José María Tejero, hace un año, en el Sorteo de la Copa Federación
realizado en Gijón.
José María Tejero cierra hoy una etapa de veintisiete años
como presidente y propietario del Real Avilés S.A.D. El empresario avilesino
consideró que el grupo que lidera Diego Baeza es el adecuado para venderle el
paquete mayoritario de las acciones y que le suceda al frente del club.
Tejero hace balance general desde su llegada, hasta su salida. Una etapa cargada
de vaivenes en lo deportivo y en lo institucional, con una continua pérdida de
masa social a lo largo de estos años. Ahora dejará su
cargo como representante en la Asamblea de la RFEF -que pronto tendrá nuevos
miembros- y también del club, aunque avanza que seguirá siendo abonado y yendo
"principalmente a los partidos fuera de casa, que me encajan mejor".
Después de muchos años especulándose sobre una posible
venta, ¿por qué ahora?
"Porque ha venido el grupo adecuado según mi criterio".
¿Es la oferta más alta que le han realizado en todo este tiempo por el club?
"No es el dinero, es la actitud y las características de las personas. Son
gente joven, con ilusión, poder económico y ganas para tirar de este carro".
Hasta ahora tenía el 100% del capital del Real Avilés, ¿con qué porcentaje se
queda ahora?
"Ellos han comprado mayoritariamente el club, es lo que le puedo decir".
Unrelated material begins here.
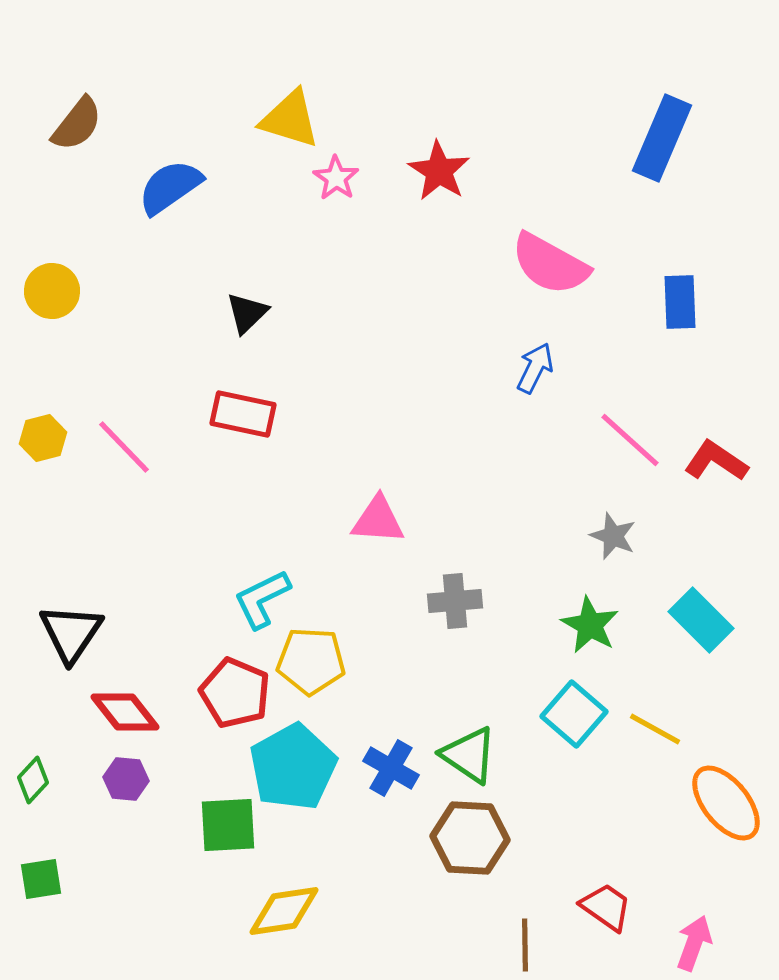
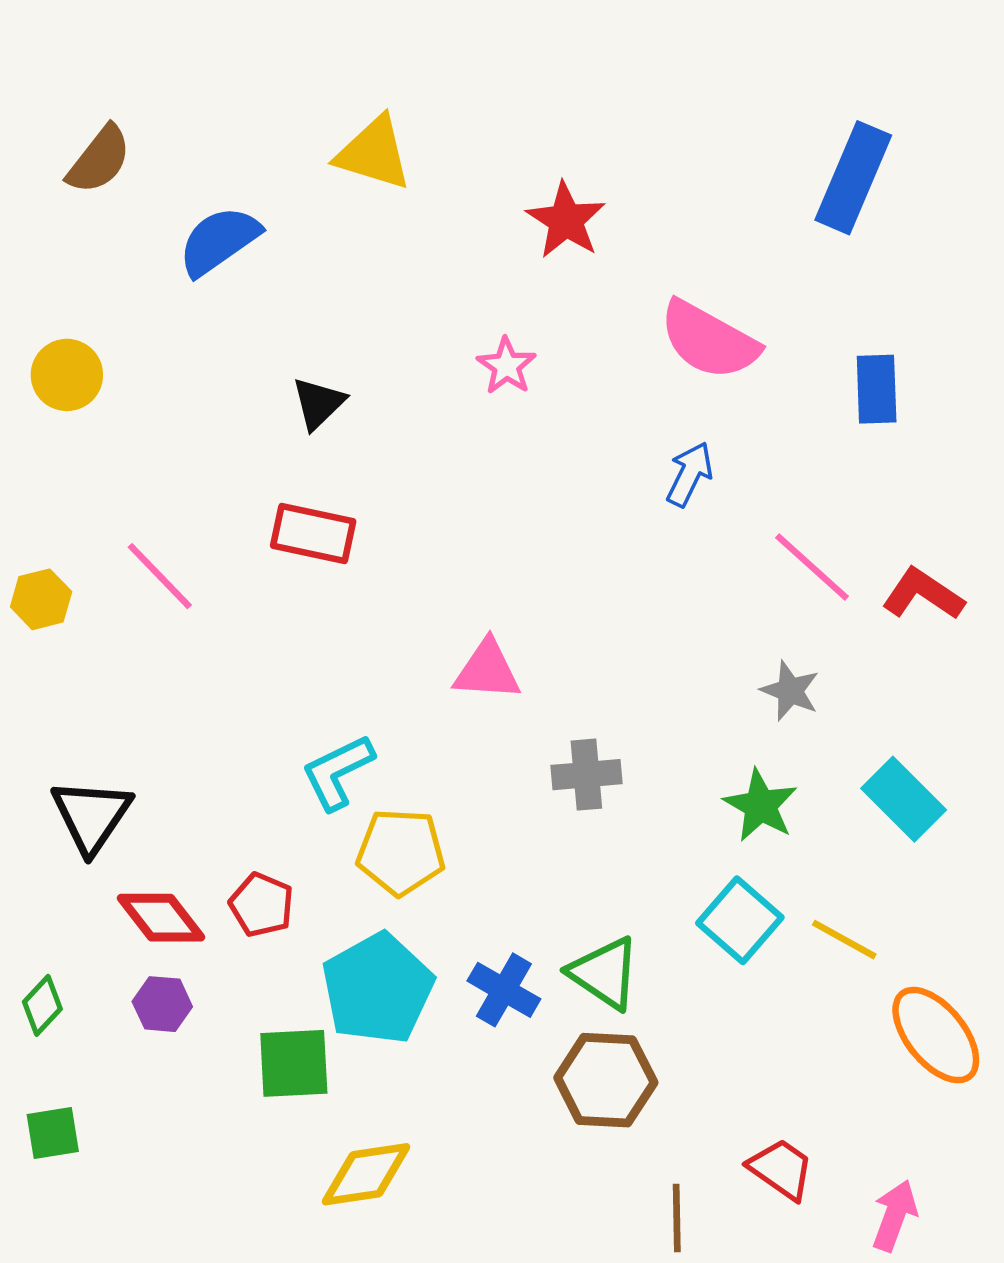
pink star: (336, 178) -> (507, 366), moved
yellow hexagon: (43, 438) -> (41, 599), moved
red pentagon: (235, 693) -> (262, 905), moved, size x0.7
Después del breve paso de varios grupos gestores, ya circulan muchos
comentarios por las redes sociales dudando de la venta, ¿qué le parece?
"Que en contra de lo que mucha gente piensa, el Avilés sigue siendo un
equipo importante en el panorama futbolístico español".
Después de tantos años vinculado al fútbol, ¿tiene algún proyecto o va a dar
un paso a un lado?
"La edad empieza a contar, no quiere decir que deje definitivamente el mundo
del fútbol, pero de momento lo ralentizo".
Fueron 23 años como presidente y máximo accionista (1997), ¿con qué momentos
se queda?
"Los tiempos más importantes fueron la inauguración del estadio nuevo, el
ascenso en 2002, cuando Golplus estuvo a punto de subir el equipo a Segunda
División... pero todos los años tienen altos y bajos, unas veces se consiguen
las metas deportivas y otras no, el fútbol es muy dinámico y hay de todo".
¿Qué fue lo peor?
"Lo peor fue que un equipo con la entidad de éste no haya tenido el apoyo
que se merece. Espero que con la entrada de esta gente joven empiecen a
prestarles apoyo porque lo van a necesitar. Si los apoyan estoy seguro de que
van a llevar el club a metas muy altas".
¿Qué cree que ha sido lo mejor de su gestión?
"He mantenido con vida al club. Ante la falta de apoyos me he preocupado de
que tuviera vida, de que no desapareciera en el 2000 cuando se instó a la
quiebra y de que a día de hoy quede saneado, a expensas de la deuda con el
Ayuntamiento que le toca resolver al nuevo propietario".
¿Reconoce algún error en todos estos años?
"Seguro que alguna cosa he hecho mal, pero por encima de las personas están
las entidades. El Real Avilés lleva intentando sobrevivir con la ayuda de unos
pocos".
¿Por qué cree que ha menguado de forma tan drástica la
asistencia al Suárez Puerta?
"Muy sencillamente, han ido desapareciendo las generaciones del Real Avilés
y Ensidesa. Las nuevas no se han enganchado porque hay otros temas que divierten
a la gente y luego están las televisiones, que dan dinero al fútbol, pero vacían
los estadios".
La pérdida de masa social ha sido de forma progresiva
desde finales de los noventa, ¿no cree que sea debido a su gestión durante este
tiempo?
"El club lleva en manos de otras personas siete años, no lo he gestionado
yo. Lo han intentado de todas las maneras y la afición ha respondido como ha
respondido. Esperemos que ahora cambie, veremos".
Para terminar...
"Simple y llanamente que hice todo lo que pude para salvar al Avilés, que es
un club que ha pasado muchas dificultades económicas. Llegó a deber 2,5 millones
de euros por las denuncias de exfutbolistas como Costa, Jaime, Marigil, Juanma...
que se negaron a una deuda subsidiaria del club y por los que hemos pagado más
de 1,5 millones porque no estaban cotizando. Fui el culpable de haberlo pagado y
de haberlo resuelto, pagando las deudas y entregándolo a un nuevo propietario
con la única deuda del Ayuntamiento de Avilés. Este club siempre ha sido
deficitario, espero que apoyen a esta gente, tienen ilusión, creo que saben de
fútbol y tienen ganas de hacer algo grande".